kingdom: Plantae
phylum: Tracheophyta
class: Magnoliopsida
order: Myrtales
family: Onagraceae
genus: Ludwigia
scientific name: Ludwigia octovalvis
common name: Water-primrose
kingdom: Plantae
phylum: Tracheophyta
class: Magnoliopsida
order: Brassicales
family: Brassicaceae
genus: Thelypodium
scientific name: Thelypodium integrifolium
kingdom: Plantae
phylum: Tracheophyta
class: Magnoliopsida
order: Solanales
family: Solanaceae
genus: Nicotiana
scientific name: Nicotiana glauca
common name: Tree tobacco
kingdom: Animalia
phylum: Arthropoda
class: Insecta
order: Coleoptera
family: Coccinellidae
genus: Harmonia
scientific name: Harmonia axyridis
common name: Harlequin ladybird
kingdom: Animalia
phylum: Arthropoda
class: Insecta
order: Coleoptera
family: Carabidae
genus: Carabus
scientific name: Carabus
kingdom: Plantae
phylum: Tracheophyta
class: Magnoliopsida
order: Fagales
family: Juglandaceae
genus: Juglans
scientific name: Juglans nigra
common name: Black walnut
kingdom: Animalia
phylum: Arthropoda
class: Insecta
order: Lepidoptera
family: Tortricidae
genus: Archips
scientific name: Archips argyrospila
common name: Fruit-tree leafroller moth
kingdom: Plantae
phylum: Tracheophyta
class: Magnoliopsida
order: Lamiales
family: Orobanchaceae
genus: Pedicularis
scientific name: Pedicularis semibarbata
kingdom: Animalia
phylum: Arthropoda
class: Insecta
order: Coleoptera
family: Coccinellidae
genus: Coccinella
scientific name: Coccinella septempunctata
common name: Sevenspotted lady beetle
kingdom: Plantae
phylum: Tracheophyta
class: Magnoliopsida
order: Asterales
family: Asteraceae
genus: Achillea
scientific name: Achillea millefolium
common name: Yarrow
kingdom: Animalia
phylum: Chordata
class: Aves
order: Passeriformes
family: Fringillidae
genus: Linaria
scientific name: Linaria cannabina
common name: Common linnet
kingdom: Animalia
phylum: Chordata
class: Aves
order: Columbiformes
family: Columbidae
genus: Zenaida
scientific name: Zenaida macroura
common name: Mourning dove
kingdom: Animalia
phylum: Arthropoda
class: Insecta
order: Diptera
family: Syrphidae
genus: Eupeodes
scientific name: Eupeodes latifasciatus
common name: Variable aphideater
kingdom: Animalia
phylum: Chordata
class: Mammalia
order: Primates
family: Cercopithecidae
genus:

→ TASK GOAL: Copy every line of the entries above word for word, keeping them in their original order.

→ PROBLEM SOLUTION:
kingdom: Plantae
phylum: Tracheophyta
class: Magnoliopsida
order: Myrtales
family: Onagraceae
genus: Ludwigia
scientific name: Ludwigia octovalvis
common name: Water-primrose
kingdom: Plantae
phylum: Tracheophyta
class: Magnoliopsida
order: Brassicales
family: Brassicaceae
genus: Thelypodium
scientific name: Thelypodium integrifolium
kingdom: Plantae
phylum: Tracheophyta
class: Magnoliopsida
order: Solanales
family: Solanaceae
genus: Nicotiana
scientific name: Nicotiana glauca
common name: Tree tobacco
kingdom: Animalia
phylum: Arthropoda
class: Insecta
order: Coleoptera
family: Coccinellidae
genus: Harmonia
scientific name: Harmonia axyridis
common name: Harlequin ladybird
kingdom: Animalia
phylum: Arthropoda
class: Insecta
order: Coleoptera
family: Carabidae
genus: Carabus
scientific name: Carabus
kingdom: Plantae
phylum: Tracheophyta
class: Magnoliopsida
order: Fagales
family: Juglandaceae
genus: Juglans
scientific name: Juglans nigra
common name: Black walnut
kingdom: Animalia
phylum: Arthropoda
class: Insecta
order: Lepidoptera
family: Tortricidae
genus: Archips
scientific name: Archips argyrospila
common name: Fruit-tree leafroller moth
kingdom: Plantae
phylum: Tracheophyta
class: Magnoliopsida
order: Lamiales
family: Orobanchaceae
genus: Pedicularis
scientific name: Pedicularis semibarbata
kingdom: Animalia
phylum: Arthropoda
class: Insecta
order: Coleoptera
family: Coccinellidae
genus: Coccinella
scientific name: Coccinella septempunctata
common name: Sevenspotted lady beetle
kingdom: Plantae
phylum: Tracheophyta
class: Magnoliopsida
order: Asterales
family: Asteraceae
genus: Achillea
scientific name: Achillea millefolium
common name: Yarrow
kingdom: Animalia
phylum: Chordata
class: Aves
order: Passeriformes
family: Fringillidae
genus: Linaria
scientific name: Linaria cannabina
common name: Common linnet
kingdom: Animalia
phylum: Chordata
class: Aves
order: Columbiformes
family: Columbidae
genus: Zenaida
scientific name: Zenaida macroura
common name: Mourning dove
kingdom: Animalia
phylum: Arthropoda
class: Insecta
order: Diptera
family: Syrphidae
genus: Eupeodes
scientific name: Eupeodes latifasciatus
common name: Variable aphideater
kingdom: Animalia
phylum: Chordata
class: Mammalia
order: Primates
family: Cercopithecidae
genus:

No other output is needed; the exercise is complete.